Don’t Waste Your Entrepreneurial Skills on Lose/Lose Clients

Entrepreneurial skillsI don’t know about you, but I’ve had my share of clients I regret taking on. Not many, but it doesn’t take many to make you realize you just can’t make a habit of it. Entrepreneurial skills do include dealing with difficult clients, but I’m not talking about guys that are high maintenance; I’m talking about those who make it impossible for you to give them what they want. A real lose/lose situation – no chance of achieving success.

How can you recognize a prospective client who will be the bane of your existence? The clues are nicely covered in Four telltale signs of a nightmare client. I hope they don’t mind my quoting them:

1.    The client is not clear about what he or she wants but somehow expects you to produce it without their detailed input. If they are too busy to either describe the project or to put you in contact with the people who can, watch out.

2.    The client reports having had a lot of problems with previous consultants — a pattern of “problem” consultants might be a sign of a problem client. (Don’t think your entrepreneurial skills will change that – it’s a crap shoot).

3.    The client is ignorant about technology and has no competent staff.

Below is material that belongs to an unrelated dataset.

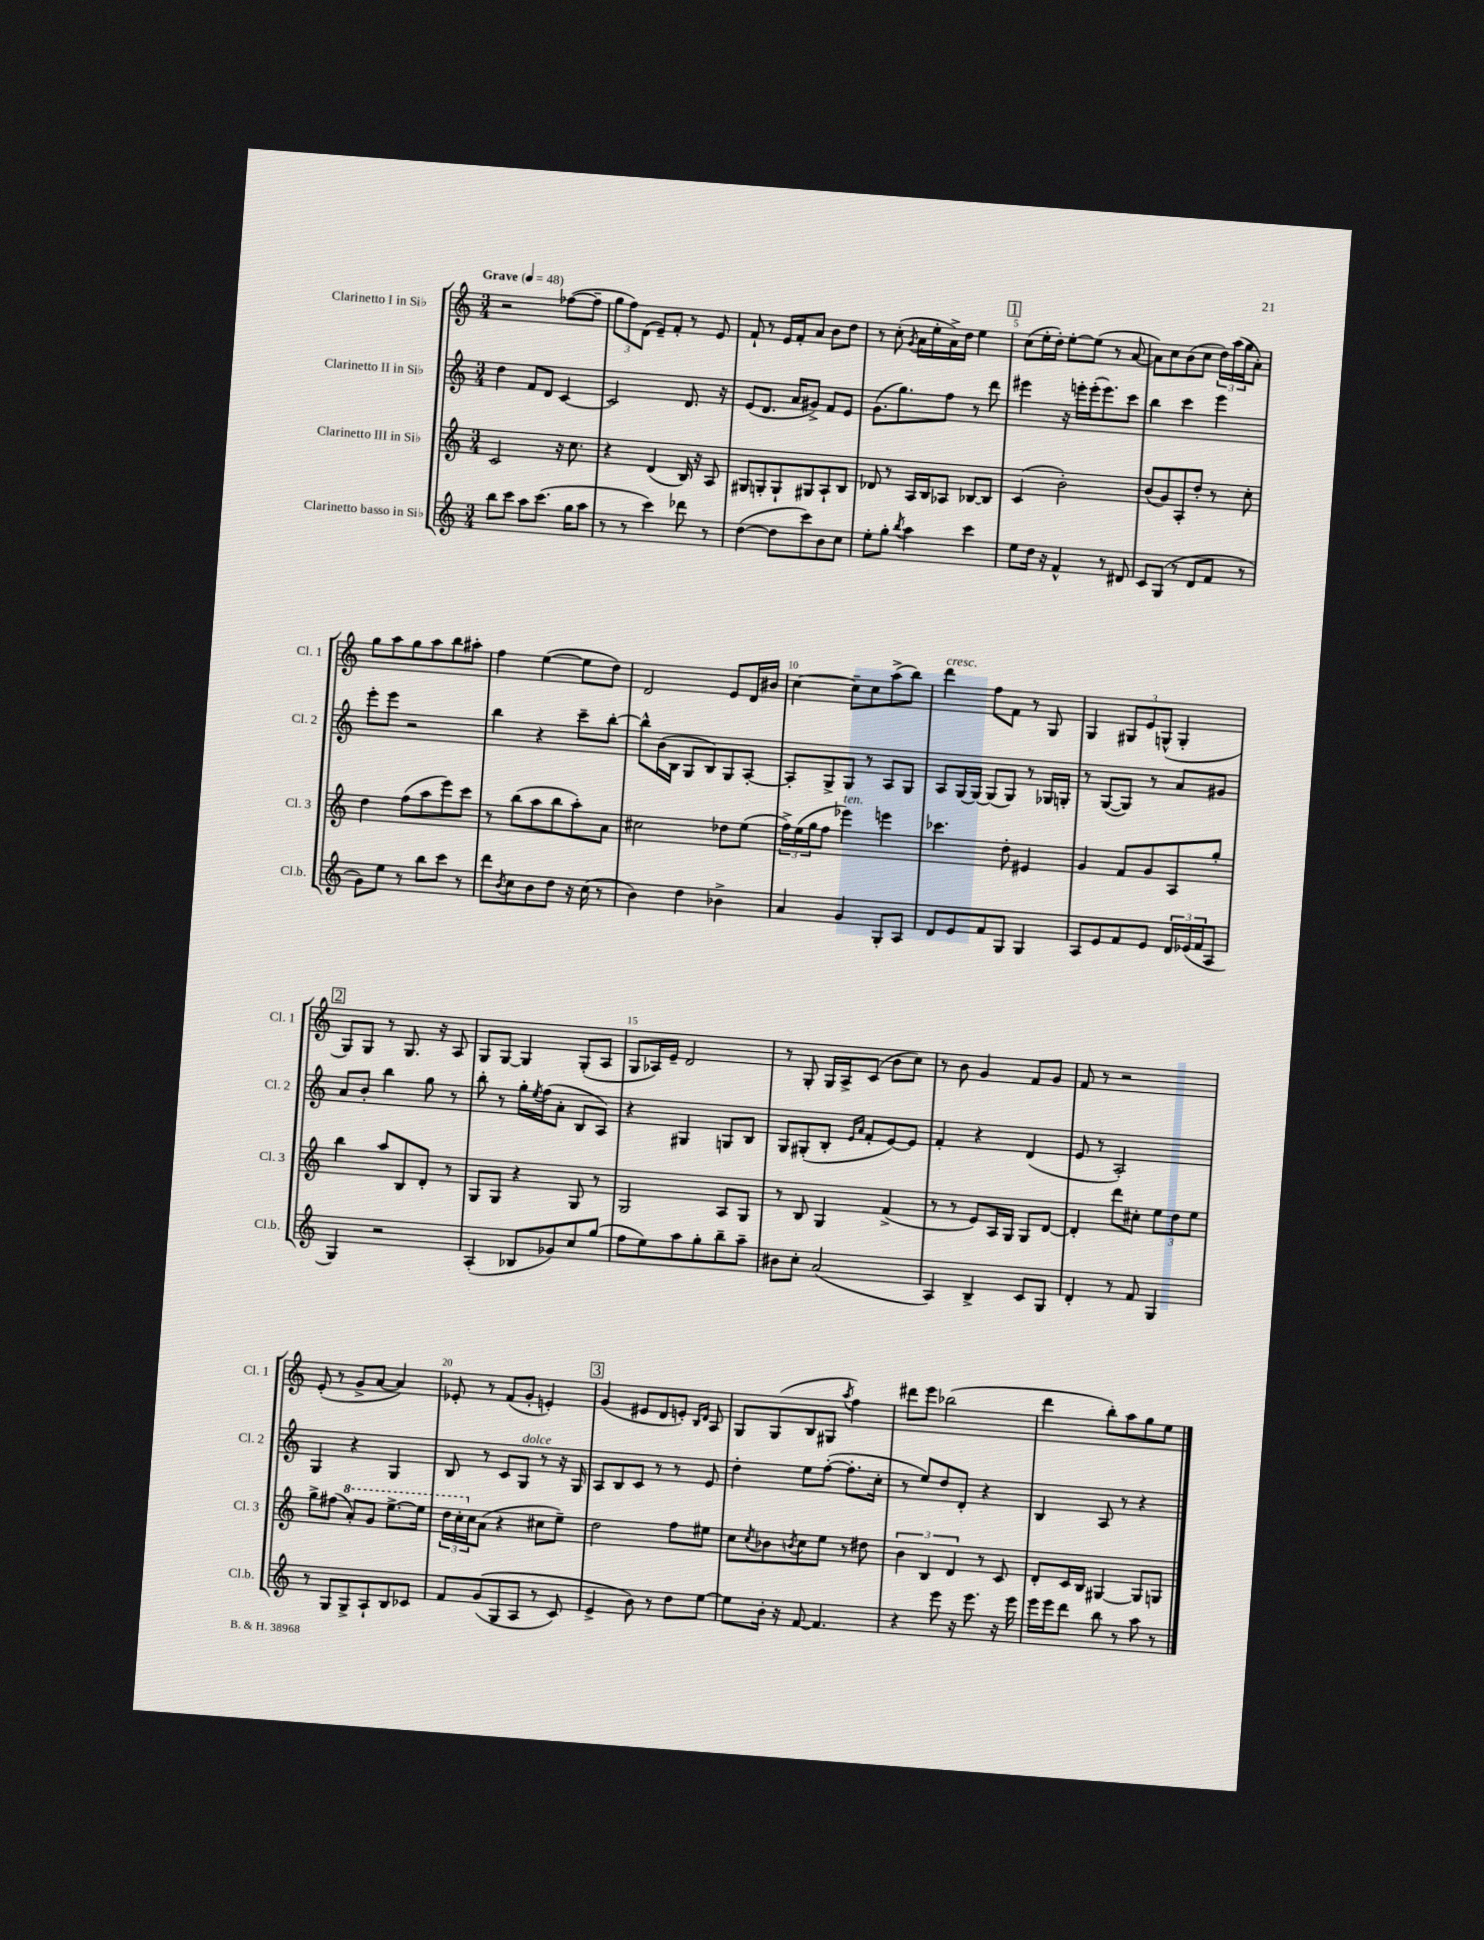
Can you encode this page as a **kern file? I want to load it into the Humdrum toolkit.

This client may expect you to wave your magic wand to give them some magical business advantage, while having no understanding of the complexity or expense of serious computer systems. (My note: you can substitute ‘technology’ and ‘computer systems’ in the first and last sentences with whatever relates to your field. The point is: the client has no real understanding of what you do).

4.    The client makes it clear that they are looking for a bargain and focuses entirely on cost in your early contacts. (Don’t waste your entrepreneurial skills on trying to figure out how you’re going to live on what little he’ll pay you).

If a client looks like he’s going to be trouble, don’t even waste your time – no matter how much you think you need him. Put your entrepreneurial skills to work to get more prospects, and take on the guys who really want to achieve success.